** Goal of the exercise **
Rewrite everything from the start of the records down to the line containing "пересматривать подходы к остеклению. В этом", changing "adidas" to "Adidas" and leaving all else as it is.

Stored dataset items:

━━━━━━

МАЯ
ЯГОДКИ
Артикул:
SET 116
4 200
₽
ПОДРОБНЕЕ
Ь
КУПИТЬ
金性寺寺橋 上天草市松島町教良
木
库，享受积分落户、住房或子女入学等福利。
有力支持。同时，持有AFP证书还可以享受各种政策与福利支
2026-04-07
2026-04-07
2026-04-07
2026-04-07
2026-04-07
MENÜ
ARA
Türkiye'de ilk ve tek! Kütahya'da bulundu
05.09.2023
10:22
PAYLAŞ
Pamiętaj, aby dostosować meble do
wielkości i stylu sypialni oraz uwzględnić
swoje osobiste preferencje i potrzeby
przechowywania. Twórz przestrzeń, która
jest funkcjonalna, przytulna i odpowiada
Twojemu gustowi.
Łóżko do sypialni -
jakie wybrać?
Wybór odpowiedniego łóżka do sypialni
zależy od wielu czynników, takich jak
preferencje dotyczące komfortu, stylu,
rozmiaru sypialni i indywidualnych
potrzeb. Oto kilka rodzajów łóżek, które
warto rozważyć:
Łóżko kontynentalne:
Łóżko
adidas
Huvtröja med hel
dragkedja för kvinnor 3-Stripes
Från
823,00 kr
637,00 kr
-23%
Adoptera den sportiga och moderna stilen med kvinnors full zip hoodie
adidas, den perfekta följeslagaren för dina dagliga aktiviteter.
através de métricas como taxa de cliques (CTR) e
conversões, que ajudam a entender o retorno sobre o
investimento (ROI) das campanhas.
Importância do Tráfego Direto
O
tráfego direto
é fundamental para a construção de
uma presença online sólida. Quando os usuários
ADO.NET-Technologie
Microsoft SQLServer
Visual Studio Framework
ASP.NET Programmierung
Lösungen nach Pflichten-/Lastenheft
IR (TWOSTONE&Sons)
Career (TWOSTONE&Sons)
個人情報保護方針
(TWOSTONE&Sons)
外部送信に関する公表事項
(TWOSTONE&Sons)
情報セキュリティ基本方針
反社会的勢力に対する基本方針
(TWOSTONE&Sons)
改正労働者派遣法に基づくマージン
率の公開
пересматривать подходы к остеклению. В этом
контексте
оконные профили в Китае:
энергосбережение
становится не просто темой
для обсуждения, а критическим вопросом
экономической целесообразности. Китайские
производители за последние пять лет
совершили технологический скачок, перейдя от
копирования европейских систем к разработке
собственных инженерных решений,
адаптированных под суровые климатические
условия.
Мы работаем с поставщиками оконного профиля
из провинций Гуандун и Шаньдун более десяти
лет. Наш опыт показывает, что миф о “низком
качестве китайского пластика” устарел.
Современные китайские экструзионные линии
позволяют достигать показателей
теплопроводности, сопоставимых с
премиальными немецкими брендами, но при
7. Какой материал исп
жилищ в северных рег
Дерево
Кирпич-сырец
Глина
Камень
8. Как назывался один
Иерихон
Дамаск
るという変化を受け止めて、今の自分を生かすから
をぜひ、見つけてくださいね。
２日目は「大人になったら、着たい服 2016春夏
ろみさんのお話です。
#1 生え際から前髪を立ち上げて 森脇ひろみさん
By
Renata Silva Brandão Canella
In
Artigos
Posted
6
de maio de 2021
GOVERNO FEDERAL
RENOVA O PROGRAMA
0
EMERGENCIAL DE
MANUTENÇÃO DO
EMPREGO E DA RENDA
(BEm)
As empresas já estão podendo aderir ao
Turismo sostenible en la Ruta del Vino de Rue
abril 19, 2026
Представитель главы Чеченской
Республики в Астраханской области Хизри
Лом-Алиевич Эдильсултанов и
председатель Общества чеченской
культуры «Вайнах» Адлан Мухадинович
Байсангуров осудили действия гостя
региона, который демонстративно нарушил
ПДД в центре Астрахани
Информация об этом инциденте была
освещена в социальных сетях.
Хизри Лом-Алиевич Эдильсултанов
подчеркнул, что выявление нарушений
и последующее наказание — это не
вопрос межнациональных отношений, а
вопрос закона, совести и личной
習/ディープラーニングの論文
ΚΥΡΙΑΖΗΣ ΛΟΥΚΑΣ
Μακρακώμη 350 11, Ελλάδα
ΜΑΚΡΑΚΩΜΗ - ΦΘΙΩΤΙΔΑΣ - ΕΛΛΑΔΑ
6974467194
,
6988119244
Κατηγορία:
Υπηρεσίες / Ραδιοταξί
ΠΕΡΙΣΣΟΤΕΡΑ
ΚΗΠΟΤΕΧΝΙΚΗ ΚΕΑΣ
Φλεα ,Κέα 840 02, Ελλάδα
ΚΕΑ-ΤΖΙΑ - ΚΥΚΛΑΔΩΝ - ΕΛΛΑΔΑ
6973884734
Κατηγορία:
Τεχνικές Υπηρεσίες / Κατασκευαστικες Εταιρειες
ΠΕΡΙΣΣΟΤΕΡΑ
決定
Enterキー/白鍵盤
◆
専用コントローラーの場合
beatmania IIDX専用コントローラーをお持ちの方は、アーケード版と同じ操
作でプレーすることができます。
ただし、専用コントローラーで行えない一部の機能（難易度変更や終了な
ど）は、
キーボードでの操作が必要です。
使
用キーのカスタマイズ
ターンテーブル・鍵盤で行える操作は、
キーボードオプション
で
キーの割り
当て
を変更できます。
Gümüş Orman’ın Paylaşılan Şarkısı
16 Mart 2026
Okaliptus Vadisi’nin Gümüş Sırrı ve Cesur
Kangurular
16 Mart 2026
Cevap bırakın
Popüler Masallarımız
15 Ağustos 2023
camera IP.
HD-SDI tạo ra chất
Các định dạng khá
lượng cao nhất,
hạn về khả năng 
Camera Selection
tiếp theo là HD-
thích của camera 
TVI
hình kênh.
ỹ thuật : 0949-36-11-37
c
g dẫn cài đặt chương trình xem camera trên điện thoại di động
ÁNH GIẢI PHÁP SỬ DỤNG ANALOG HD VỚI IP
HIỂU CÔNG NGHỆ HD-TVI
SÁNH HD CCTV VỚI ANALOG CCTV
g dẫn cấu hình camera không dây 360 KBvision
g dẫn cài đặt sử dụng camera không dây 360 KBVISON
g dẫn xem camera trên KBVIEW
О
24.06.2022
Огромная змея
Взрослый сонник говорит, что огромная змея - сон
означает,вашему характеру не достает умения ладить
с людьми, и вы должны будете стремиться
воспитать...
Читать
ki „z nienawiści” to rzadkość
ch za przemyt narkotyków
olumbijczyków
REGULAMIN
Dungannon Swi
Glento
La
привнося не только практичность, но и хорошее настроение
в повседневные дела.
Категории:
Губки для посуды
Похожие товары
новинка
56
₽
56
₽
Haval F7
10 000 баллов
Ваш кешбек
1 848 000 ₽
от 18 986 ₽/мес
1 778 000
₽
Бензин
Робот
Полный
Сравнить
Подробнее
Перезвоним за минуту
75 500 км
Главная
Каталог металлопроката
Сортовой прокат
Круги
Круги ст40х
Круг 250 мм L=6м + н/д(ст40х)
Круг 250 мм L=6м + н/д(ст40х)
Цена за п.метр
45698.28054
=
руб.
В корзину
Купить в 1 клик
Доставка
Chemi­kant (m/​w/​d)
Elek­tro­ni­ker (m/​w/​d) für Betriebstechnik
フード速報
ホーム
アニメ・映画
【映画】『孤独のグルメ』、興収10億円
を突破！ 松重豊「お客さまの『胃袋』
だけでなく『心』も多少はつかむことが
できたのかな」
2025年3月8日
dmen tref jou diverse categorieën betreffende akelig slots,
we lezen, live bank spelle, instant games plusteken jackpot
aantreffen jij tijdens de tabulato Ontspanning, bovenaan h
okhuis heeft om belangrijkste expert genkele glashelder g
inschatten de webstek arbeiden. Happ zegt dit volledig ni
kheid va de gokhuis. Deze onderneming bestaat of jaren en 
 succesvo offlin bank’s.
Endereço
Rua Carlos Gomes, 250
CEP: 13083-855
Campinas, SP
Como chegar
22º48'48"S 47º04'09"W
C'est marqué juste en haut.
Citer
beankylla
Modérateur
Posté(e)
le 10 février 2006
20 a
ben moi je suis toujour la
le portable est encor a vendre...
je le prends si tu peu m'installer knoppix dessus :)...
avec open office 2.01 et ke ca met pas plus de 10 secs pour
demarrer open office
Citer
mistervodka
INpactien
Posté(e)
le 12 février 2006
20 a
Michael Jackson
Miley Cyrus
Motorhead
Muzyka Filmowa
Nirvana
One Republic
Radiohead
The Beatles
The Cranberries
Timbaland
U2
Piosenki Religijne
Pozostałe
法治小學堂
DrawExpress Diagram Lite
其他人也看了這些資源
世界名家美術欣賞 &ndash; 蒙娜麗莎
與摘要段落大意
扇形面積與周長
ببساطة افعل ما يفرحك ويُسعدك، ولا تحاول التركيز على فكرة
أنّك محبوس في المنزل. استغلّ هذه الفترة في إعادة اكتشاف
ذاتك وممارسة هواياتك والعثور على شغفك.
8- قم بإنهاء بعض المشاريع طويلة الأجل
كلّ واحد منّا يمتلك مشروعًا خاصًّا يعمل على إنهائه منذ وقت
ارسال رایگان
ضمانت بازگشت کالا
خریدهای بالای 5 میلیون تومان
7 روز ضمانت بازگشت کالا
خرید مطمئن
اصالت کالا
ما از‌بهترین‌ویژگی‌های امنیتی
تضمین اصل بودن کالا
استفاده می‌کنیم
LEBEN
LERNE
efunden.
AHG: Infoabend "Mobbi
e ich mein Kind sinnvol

━━━━━━

** Output **
МАЯ
ЯГОДКИ
Артикул:
SET 116
4 200
₽
ПОДРОБНЕЕ
Ь
КУПИТЬ
金性寺寺橋 上天草市松島町教良
木
库，享受积分落户、住房或子女入学等福利。
有力支持。同时，持有AFP证书还可以享受各种政策与福利支
2026-04-07
2026-04-07
2026-04-07
2026-04-07
2026-04-07
MENÜ
ARA
Türkiye'de ilk ve tek! Kütahya'da bulundu
05.09.2023
10:22
PAYLAŞ
Pamiętaj, aby dostosować meble do
wielkości i stylu sypialni oraz uwzględnić
swoje osobiste preferencje i potrzeby
przechowywania. Twórz przestrzeń, która
jest funkcjonalna, przytulna i odpowiada
Twojemu gustowi.
Łóżko do sypialni -
jakie wybrać?
Wybór odpowiedniego łóżka do sypialni
zależy od wielu czynników, takich jak
preferencje dotyczące komfortu, stylu,
rozmiaru sypialni i indywidualnych
potrzeb. Oto kilka rodzajów łóżek, które
warto rozważyć:
Łóżko kontynentalne:
Łóżko
Adidas
Huvtröja med hel
dragkedja för kvinnor 3-Stripes
Från
823,00 kr
637,00 kr
-23%
Adoptera den sportiga och moderna stilen med kvinnors full zip hoodie
Adidas, den perfekta följeslagaren för dina dagliga aktiviteter.
através de métricas como taxa de cliques (CTR) e
conversões, que ajudam a entender o retorno sobre o
investimento (ROI) das campanhas.
Importância do Tráfego Direto
O
tráfego direto
é fundamental para a construção de
uma presença online sólida. Quando os usuários
ADO.NET-Technologie
Microsoft SQLServer
Visual Studio Framework
ASP.NET Programmierung
Lösungen nach Pflichten-/Lastenheft
IR (TWOSTONE&Sons)
Career (TWOSTONE&Sons)
個人情報保護方針
(TWOSTONE&Sons)
外部送信に関する公表事項
(TWOSTONE&Sons)
情報セキュリティ基本方針
反社会的勢力に対する基本方針
(TWOSTONE&Sons)
改正労働者派遣法に基づくマージン
率の公開
пересматривать подходы к остеклению. В этом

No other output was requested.